Coal is fed onto one end of a moving steel chain grate. As grate moves     along the length of the furnace, the coal burns before dropping off at the end as ash. Some degree of skill is required, particularly when setting up the grate, air dampers and baffles, to ensure clean combustion leaving minimum of un burnt carbon in the ash.

  The coal-feed hopper runs along the entire coal-feed end of the furnace. A coal grate is used to control the rate at which coal is fed into the furnace, and to control the thickness of the coal bed and speed of the grate. Coal must be uniform in size, as large lumps will not burn out completely by the time they reach the end of the grate. As the bed thickness decreases from coal feed end to rear end, different amounts of air are required- more quantity at coal-feed end and less at rear end.
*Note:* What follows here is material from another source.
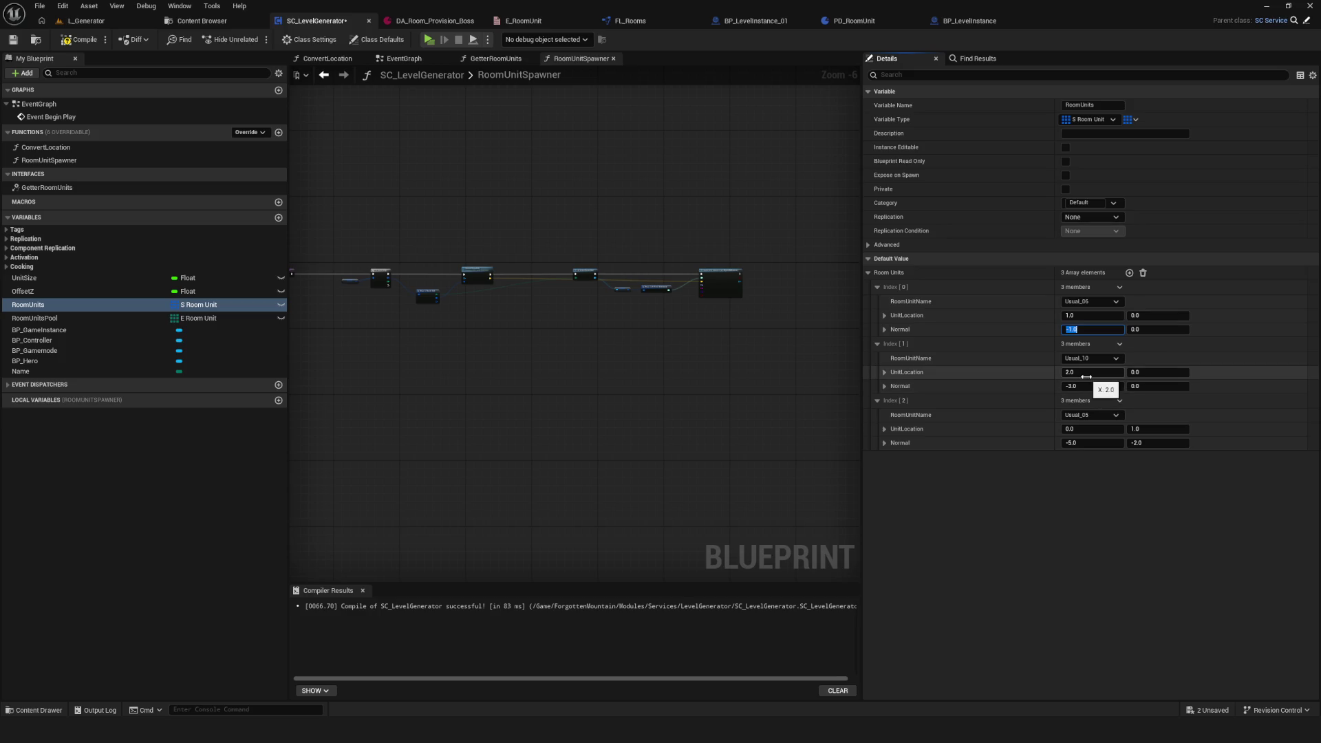
{"action": "left_click", "coordinate": [1085, 386]}
{"action": "type", "text": "-"}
  1. Spreader Stoker Boiler

Spreader stokers utilize a combination of suspension burning and grate burning. The coal is continually fed into the furnace above a burning bed of coal. The coal fines are burned in suspension; the larger particles fall to the grate, where they are burned in a thin, fast burning coal bed. This method of firing provides good flexibility to meet load fluctuations, since ignition is almost instantaneous when firing rate is increased. Hence, the             spreader stoker is favored over other types of stokers in many industrial applications.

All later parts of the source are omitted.